WHAT YOU SHOULD DO> Copy the listing below word for word, keeping every line as it appears. Leave out the pictures.

THE RECORDS>
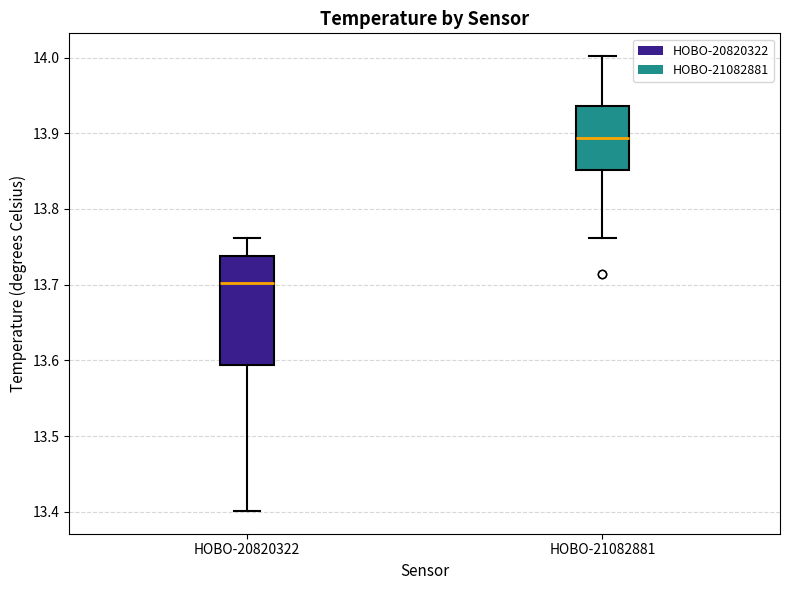

Comparing the boxes themselves (not the whiskers), which one is the tallest?

HOBO-20820322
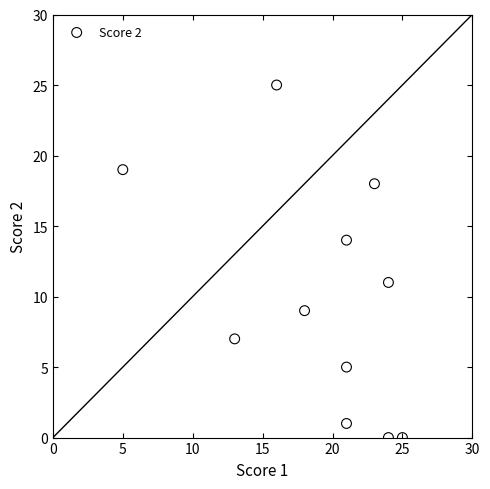

What Y value in the scatter plot is closest to 12?

11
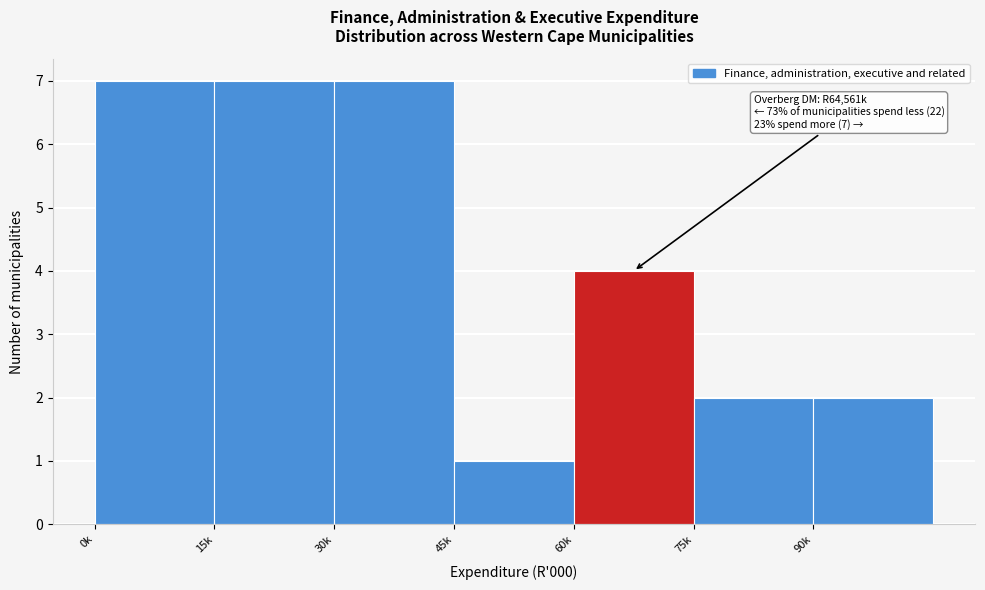

Reading right to left, extract all data points from this chart.

90k=2	75k=2	60k=4	45k=1	30k=7	15k=7	0k=7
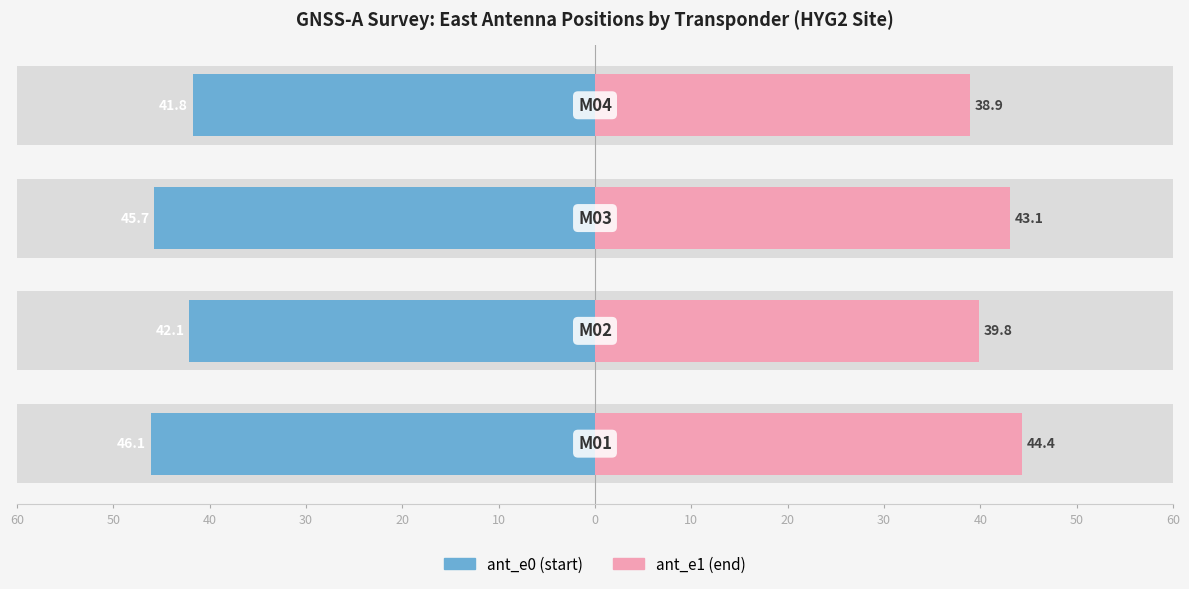

How many groups of bars are there?

4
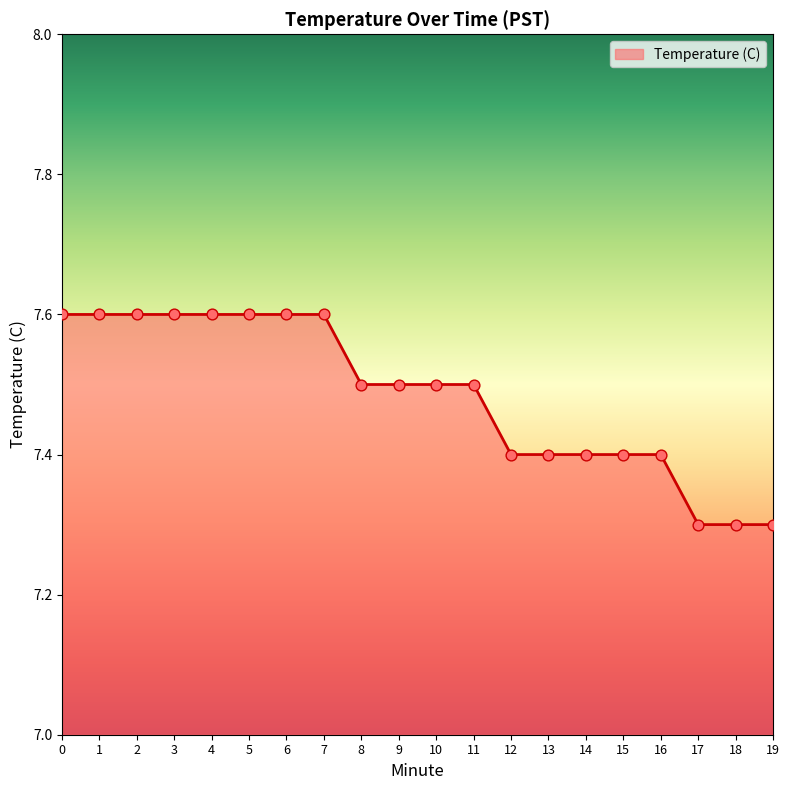

What is the ratio of the value at 14 to the value at 18?

1.0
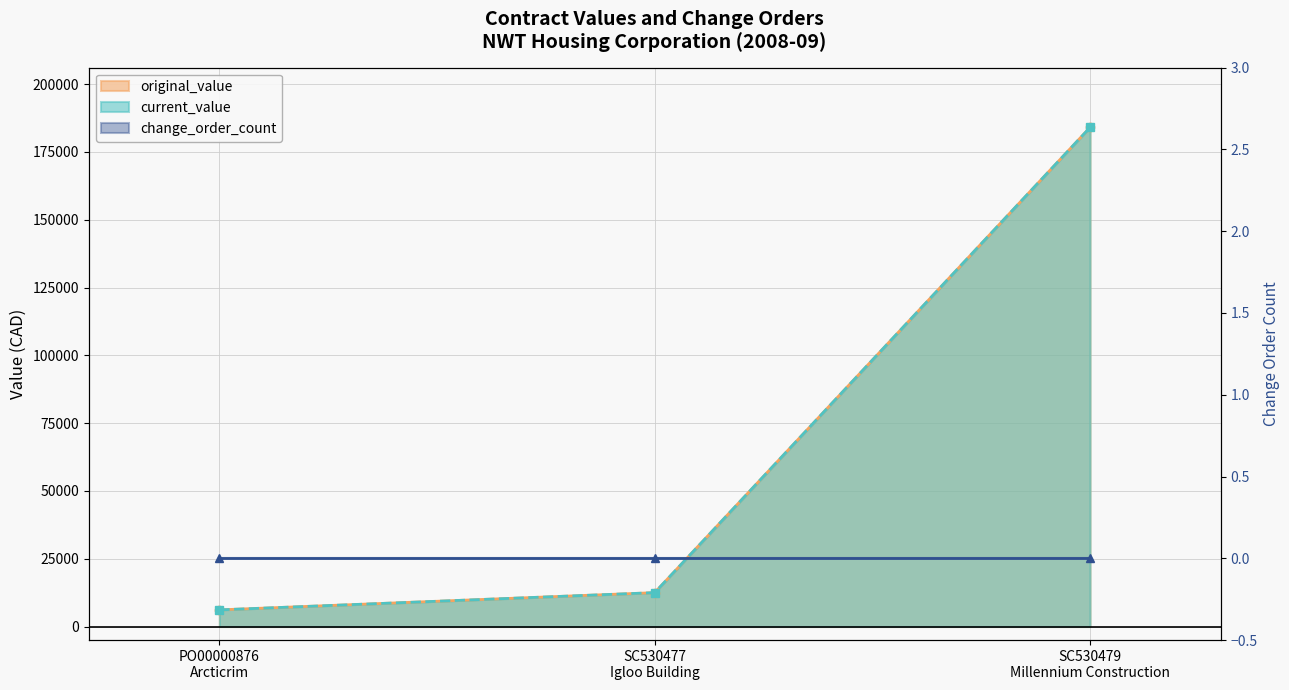

Does the chart have visible grid lines?

Yes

ANSWER TO THIS PROBLEM>
Comparing the boxes themselves (not the whiskers), which one is the tallest?

HOBO-20820322

What Y value in the scatter plot is closest to 12?

11

Reading right to left, extract all data points from this chart.

90k=2	75k=2	60k=4	45k=1	30k=7	15k=7	0k=7

How many groups of bars are there?

4

What is the ratio of the value at 14 to the value at 18?

1.0

Does the chart have visible grid lines?

Yes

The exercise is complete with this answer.